For most of us, these stories may be hard to comprehend. For 50% of Americans that consume only 2.8% of all health care spending, it may be even harder. That’s unless you experience the healthcare system through a loved one with complex needs.
Complex patients typically have more than one chronic condition. Their health conditions are likely complicated by other determinants such as behavior, social, economic and environment. For the four patients above, their patient outcomes would have improved from:
- Paying a power bill
- Finding a physician
- Arranging home services
- Paying for a cab ride
These complex patients are well represented in the 5% of American’s that consume 50% of all of the healthcare spending.
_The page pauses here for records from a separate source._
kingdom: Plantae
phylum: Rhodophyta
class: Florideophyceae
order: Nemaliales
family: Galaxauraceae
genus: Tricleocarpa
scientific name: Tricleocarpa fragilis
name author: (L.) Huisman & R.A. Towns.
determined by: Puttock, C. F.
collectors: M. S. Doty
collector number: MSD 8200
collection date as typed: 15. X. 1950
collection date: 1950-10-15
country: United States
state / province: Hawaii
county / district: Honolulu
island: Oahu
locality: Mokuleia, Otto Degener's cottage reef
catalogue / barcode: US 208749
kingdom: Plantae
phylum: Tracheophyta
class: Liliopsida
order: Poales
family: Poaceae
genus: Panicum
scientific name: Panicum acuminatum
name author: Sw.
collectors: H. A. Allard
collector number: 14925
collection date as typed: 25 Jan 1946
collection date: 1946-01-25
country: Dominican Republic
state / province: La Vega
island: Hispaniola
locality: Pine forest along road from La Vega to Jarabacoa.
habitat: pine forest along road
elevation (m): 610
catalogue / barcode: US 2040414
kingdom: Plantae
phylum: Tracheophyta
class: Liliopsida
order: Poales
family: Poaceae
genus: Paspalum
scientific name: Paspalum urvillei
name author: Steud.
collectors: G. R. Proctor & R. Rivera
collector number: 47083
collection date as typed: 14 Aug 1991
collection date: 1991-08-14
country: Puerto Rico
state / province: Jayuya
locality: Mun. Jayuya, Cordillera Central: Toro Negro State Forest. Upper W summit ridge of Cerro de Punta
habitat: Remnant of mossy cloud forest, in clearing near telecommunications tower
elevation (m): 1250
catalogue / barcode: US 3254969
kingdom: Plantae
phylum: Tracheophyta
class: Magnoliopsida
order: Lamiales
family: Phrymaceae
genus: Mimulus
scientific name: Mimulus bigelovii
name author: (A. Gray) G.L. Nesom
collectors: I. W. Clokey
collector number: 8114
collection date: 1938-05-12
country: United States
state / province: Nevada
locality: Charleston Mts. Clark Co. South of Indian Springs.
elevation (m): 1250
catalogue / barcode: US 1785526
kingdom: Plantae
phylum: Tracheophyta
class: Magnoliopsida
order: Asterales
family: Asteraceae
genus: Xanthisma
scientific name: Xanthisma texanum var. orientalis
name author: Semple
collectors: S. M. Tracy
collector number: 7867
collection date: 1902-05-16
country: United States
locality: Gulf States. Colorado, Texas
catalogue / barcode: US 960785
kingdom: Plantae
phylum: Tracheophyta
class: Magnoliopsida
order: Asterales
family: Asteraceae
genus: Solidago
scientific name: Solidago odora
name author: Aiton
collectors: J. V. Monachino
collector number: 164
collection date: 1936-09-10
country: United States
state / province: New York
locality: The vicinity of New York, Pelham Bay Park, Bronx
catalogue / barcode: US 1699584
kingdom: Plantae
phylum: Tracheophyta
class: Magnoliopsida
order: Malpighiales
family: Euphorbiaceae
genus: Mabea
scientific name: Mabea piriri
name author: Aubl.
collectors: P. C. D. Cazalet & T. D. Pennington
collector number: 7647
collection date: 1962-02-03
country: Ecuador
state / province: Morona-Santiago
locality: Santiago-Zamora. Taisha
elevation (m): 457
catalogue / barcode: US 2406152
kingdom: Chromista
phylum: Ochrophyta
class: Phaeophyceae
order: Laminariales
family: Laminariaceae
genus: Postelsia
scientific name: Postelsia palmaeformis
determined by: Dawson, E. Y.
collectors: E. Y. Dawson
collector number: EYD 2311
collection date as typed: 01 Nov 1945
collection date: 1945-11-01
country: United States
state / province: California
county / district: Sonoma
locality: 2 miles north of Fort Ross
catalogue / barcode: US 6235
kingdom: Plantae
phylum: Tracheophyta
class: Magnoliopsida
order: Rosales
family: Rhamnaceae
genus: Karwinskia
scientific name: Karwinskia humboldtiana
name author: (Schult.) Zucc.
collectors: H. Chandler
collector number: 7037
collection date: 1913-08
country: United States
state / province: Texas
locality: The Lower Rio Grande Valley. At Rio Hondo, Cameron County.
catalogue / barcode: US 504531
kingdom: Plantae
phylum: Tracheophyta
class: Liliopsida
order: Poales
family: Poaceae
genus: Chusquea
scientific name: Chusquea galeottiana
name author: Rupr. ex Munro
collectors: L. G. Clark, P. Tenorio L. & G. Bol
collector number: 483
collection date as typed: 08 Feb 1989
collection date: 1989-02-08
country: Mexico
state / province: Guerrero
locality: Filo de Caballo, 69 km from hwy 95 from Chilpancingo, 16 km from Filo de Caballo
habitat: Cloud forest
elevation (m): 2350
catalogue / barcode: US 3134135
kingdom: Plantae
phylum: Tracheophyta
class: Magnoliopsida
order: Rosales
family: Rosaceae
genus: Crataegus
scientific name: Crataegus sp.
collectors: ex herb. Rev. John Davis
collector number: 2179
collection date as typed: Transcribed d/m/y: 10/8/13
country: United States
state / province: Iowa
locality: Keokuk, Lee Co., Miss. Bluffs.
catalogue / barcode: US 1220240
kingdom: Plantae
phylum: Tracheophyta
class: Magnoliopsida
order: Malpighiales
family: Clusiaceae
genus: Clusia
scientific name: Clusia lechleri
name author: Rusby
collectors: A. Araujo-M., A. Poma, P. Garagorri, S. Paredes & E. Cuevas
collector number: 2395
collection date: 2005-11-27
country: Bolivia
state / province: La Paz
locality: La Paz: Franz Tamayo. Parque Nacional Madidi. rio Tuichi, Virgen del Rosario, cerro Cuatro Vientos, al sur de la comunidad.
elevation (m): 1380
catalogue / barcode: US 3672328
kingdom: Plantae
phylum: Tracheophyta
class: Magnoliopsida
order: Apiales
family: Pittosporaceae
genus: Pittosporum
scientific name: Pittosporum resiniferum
The traditional healthcare reimbursement models, which still represent most of payments, only pay for services to treat clinical conditions. These reimbursement models are designed to pay power bills, cab fares or for the cost to coordinate physicians or other services.
So why will complex patients outcomes likely to improve?
U.S. Health and Human Services Secretary Sylvia Burwell announced in January the goal of tying 30 percent of Medicare spending to alternative payment models by 2016 and 50 percent by 2018. These models include Accountable Care Organizations (ACO) and Bundled Payments. These models are tied to the overall cost of a patient over 12 months (ACOs) or over a period beginning with a hospital admission through 90 days after leaving the hospital (Bundled Payments).
The ACO or the contracting Bundled Payment organization will gladly pay the power bill and cab fare and insist on arranging physicians or other services. The alternative payment models share with providers the healthcare cost savings over the 12 months or during the Bundled Payment period. While this is a good start, we need an entirely new “Patient Outcome” culture for these alternative payment models to work. Providers still need to do a great job within existing “Provide Services” and “Treat Conditions” cultures to stay in business, while adding the “Patient Outcome” culture to their workflows.
Providers will need help answering the many “Patient Outcome” culture questions, such as:
- Whose power bill do we pay? We can’t pay everyone’s.
- Who gets a ride? We can’t give everyone a ride.
- Who do we arrange physicians and other services for? We can’t afford doing it for everyone.
The “Patient Outcome” culture will need to transform:
- Our operational workflows and workforce that treat conditions and provide services
- Our technology designed for efficiency in treating conditions and providing services
- Our science which is mostly about how to effectively treat conditions & provide services
For providers to be successful when alternative payment models get to 50% of Medicare spending, they will need to be successful with “Patient Outcomes”, “Providing Services” and “Treating Conditions”. The “Patient Outcomes” transformation will not be easy and will likely need to include the following:
1. Get to know the entire patient – rather than just their condition. 80% of health outcome determinants are not related to the clinical conditions.
2. Align, integrate and hold accountable outside resources – rather than simply making a referral.
3. Arrange ways to cost-effectively address patient needs 24 hours per day and seven days a week – rather than just during office hours. Again, this may require partnering with organizations to provide these services and holding them accountable. It will be hard to keep complex patients out of the Emergency Room or Hospital without this.
4. Build a Care Management Team that includes nurses, social workers and health coaches that can build enduring relationships with patients – rather than just for the in person service.
5. Create an integrated “Patient Outcome” workflow that includes treating conditions, providing services, care management, quality reporting and leveraging new reimbursement codes – rather than separate workflows for each of the many (and growing) demands we place on primary care physicians.
6. Develop “Patient Outcome” insight from measuring overall patient outcomes, identifying correlations and trends and measuring performance of outside resources.